Rand weakens after inflation, retail sales data

Expected higher interest rate and cost environment suppressing sentiment: economist.
Image: Adobe Stock Images

The South African rand weakened against the dollar on Wednesday, after inflation held steady at the top of the central bank’s target range and retail sales numbers disappointed, a day before the central bank announces its interest-rate decision.

By 20:29, the rand traded at 16.0201 against the dollar, 0.63% weaker than its previous close.

In April, consumer price inflation remained at a five-year high of 5.9%, in line with a Reuters poll and just within the central bank’s 3%-6% target range, according to data published by Statistics South Africa earlier on Wednesday.
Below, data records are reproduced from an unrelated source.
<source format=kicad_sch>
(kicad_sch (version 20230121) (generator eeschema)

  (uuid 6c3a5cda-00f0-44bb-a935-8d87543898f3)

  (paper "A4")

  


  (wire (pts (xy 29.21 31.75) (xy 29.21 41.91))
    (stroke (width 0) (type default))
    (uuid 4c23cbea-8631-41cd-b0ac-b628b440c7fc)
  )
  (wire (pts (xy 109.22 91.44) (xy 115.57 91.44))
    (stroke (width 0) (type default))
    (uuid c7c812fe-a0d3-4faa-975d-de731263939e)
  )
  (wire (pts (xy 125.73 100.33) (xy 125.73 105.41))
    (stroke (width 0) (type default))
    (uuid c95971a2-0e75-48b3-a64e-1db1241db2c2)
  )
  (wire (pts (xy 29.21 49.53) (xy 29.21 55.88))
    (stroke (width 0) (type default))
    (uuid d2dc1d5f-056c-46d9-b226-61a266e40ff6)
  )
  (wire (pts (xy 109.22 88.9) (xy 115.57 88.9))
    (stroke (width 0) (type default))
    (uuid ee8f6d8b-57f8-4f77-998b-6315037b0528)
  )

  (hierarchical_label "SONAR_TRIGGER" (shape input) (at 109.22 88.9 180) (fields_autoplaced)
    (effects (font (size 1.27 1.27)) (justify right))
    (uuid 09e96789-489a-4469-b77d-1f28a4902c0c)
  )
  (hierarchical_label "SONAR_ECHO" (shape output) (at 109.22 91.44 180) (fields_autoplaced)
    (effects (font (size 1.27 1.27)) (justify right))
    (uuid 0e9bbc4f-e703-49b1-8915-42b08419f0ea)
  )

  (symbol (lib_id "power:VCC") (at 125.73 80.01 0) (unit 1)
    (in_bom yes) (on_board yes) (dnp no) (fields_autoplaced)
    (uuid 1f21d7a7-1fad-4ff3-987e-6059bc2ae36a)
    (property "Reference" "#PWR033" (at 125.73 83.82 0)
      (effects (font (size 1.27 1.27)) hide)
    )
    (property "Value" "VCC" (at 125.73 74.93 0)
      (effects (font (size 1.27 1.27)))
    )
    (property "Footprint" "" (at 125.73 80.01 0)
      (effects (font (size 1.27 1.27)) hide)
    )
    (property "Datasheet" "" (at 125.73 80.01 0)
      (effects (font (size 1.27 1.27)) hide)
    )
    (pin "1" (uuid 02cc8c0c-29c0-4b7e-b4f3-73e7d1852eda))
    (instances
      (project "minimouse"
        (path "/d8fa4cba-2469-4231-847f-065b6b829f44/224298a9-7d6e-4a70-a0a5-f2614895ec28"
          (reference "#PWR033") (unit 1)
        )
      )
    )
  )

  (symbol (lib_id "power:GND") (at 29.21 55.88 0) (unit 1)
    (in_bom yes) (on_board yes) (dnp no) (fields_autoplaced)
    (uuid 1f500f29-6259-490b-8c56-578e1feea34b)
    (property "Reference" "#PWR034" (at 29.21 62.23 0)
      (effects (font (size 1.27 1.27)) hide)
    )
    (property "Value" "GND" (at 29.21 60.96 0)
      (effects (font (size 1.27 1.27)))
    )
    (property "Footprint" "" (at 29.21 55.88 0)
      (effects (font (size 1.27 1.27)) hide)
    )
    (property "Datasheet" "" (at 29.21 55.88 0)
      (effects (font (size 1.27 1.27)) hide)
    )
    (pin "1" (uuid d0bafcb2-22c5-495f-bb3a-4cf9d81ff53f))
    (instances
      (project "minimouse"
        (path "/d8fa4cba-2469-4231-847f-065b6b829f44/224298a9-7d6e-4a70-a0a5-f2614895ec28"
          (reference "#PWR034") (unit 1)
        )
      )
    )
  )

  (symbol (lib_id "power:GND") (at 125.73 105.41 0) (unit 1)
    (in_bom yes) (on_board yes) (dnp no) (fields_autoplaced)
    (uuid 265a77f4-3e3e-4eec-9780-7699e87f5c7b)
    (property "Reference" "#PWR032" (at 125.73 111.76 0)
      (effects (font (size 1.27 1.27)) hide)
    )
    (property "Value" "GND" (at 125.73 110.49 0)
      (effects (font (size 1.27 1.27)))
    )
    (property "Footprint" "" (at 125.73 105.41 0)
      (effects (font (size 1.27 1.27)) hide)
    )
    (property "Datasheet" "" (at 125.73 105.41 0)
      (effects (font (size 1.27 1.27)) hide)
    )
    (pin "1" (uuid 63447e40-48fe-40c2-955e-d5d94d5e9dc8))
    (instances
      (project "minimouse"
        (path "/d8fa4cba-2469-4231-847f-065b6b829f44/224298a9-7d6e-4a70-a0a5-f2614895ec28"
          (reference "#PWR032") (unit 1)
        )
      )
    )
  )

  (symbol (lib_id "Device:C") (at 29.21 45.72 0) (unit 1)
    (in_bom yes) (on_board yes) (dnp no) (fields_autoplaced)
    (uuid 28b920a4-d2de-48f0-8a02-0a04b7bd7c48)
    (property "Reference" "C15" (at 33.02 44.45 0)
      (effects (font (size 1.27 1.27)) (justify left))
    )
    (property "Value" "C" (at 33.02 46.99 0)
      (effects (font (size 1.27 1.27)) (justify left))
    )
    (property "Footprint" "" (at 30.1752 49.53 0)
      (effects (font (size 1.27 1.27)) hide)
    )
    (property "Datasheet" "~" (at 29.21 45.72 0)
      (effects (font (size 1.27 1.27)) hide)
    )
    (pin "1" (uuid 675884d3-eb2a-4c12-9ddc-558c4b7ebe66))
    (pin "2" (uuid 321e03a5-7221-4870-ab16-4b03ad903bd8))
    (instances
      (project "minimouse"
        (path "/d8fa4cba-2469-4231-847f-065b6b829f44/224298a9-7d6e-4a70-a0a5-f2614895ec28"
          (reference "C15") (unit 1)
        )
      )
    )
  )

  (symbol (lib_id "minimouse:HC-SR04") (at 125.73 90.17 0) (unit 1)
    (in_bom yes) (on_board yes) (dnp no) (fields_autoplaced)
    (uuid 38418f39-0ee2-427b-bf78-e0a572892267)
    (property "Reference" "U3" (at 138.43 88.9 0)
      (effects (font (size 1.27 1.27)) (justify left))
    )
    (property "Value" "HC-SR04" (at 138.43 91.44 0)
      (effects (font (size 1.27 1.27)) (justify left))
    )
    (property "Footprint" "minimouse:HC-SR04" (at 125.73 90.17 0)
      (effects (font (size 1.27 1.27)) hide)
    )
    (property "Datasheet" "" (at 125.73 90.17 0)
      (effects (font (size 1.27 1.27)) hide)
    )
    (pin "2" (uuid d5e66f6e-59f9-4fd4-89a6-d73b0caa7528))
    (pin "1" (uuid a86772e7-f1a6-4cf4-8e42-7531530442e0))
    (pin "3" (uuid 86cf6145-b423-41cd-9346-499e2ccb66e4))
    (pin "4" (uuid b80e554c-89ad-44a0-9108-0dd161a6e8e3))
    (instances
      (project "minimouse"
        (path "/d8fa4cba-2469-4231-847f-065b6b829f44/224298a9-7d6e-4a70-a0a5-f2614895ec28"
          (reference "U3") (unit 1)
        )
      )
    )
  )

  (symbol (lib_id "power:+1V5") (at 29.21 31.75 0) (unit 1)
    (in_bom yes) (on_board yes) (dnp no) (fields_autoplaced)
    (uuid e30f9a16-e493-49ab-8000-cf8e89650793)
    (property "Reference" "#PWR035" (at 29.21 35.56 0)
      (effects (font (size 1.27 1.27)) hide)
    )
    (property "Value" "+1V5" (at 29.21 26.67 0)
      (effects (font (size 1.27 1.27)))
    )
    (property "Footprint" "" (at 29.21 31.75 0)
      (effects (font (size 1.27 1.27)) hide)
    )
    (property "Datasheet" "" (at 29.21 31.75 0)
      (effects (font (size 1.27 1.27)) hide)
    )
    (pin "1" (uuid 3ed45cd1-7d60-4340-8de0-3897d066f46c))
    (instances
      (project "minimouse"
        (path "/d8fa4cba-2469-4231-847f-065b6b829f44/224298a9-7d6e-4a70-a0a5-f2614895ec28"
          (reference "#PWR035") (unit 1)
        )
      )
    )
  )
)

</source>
Read: CPI: Inflation steady as big interest-rate hike looms

Retail sales rose 1.3% year-on-year in March, slightly below expectations of 1.5% and a 0.3% fall from February, according to data also published on Wednesday by the statistics agency.
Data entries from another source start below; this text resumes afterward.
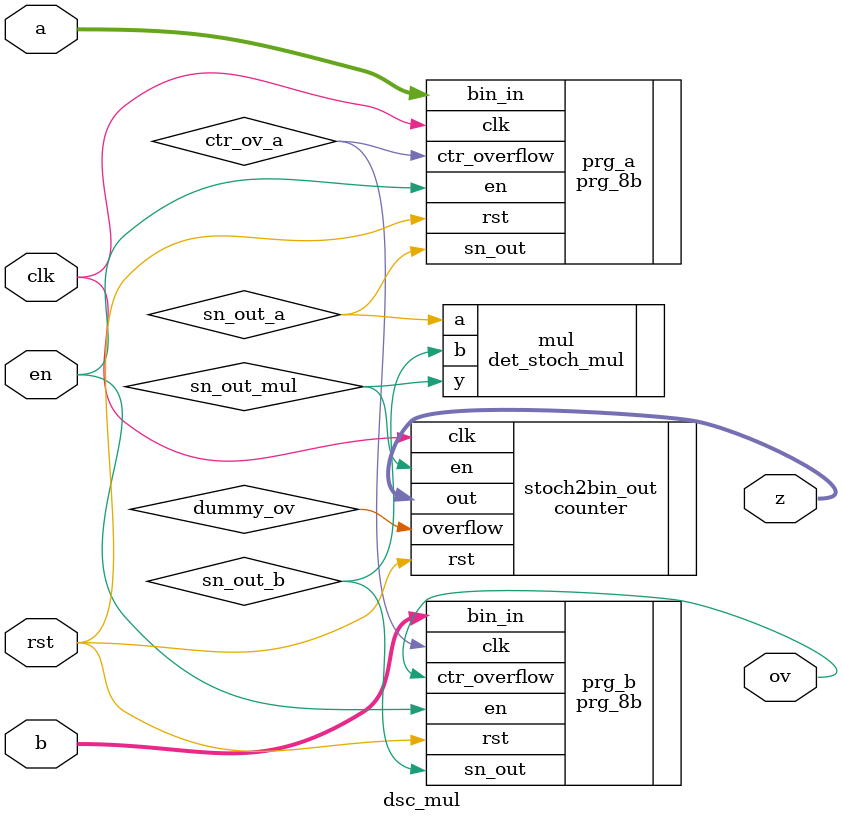
<source format=v>
`timescale 1 ns / 100 ps

`define SNG_WIDTH 8


module dsc_mul (
    a,
    b,
    z,
    clk,
    rst,
    en,
    ov);

   input [`SNG_WIDTH-1:0]        a,b;
   input                       clk,rst;
   input                       en;
   output [(2*`SNG_WIDTH)-1:0] z;
   output                      ov;
   

   wire                        sn_out_a,sn_out_b,sn_out_mul;
   wire                        ctr_ov_a,ctr_ov_b;
   wire                        dummy_ov;
   

   //SNG for input A
   prg_8b prg_a (
   .clk(clk),
   .rst(rst),
   .en(en),
   .bin_in(a),
   .sn_out(sn_out_a),
   .ctr_overflow(ctr_ov_a));

   //SNG for input B
   prg_8b prg_b (
   .clk(ctr_ov_a),
   .rst(rst),
   .en(en),
   .bin_in(b),
   .sn_out(sn_out_b),
   .ctr_overflow(ov));

//multiplier circuit
det_stoch_mul mul (
  .a(sn_out_a),
  .b(sn_out_b),
  .y(sn_out_mul)
);

//stoch2bin out
counter #(
  .WIDTH (2*`SNG_WIDTH)
) stoch2bin_out (
  .clk(clk),
  .rst(rst),
  .en(sn_out_mul),
  .out(z),
  .overflow(dummy_ov)
);
   
   
   
endmodule // dsc_mul



               







   
</source>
“March’s modest reading evinces the financial pressure many households are still facing in the current economic environment,” Investec economist Lara Hodes said in a note.

“An expected higher interest rate and cost environment is clearly suppressing sentiment.”

A stronger dollar also weighed on riskier assets worldwide, including the rand.

On the Johannesburg Stock Exchange (JSE), the All-Share index ended down 0.88% at 69,083 and the blue-chip index of top-40 companies closed down 0.84% at 62,494 points, driven by a fall in resources companies.

Tech stocks on JSE also closed lower, including index heavyweight Naspers, which closed down almost 5%, while its subsidiary Prosus ended down over 3%.

Read: Tencent disappoints after lockdowns, crackdown wipe out growth

Investors now await the South African Reserve Bank’s monetary policy decision, due on Thursday.

A Reuters poll published on Friday forecast the bank would make its first 50 basis-point repo rate hike in more than six years, taking it to 4.75%, to prevent potential second-round effects from higher consumer prices.

In fixed income, the yield on the benchmark 2030 government bond dipped two basis points to 9.980%.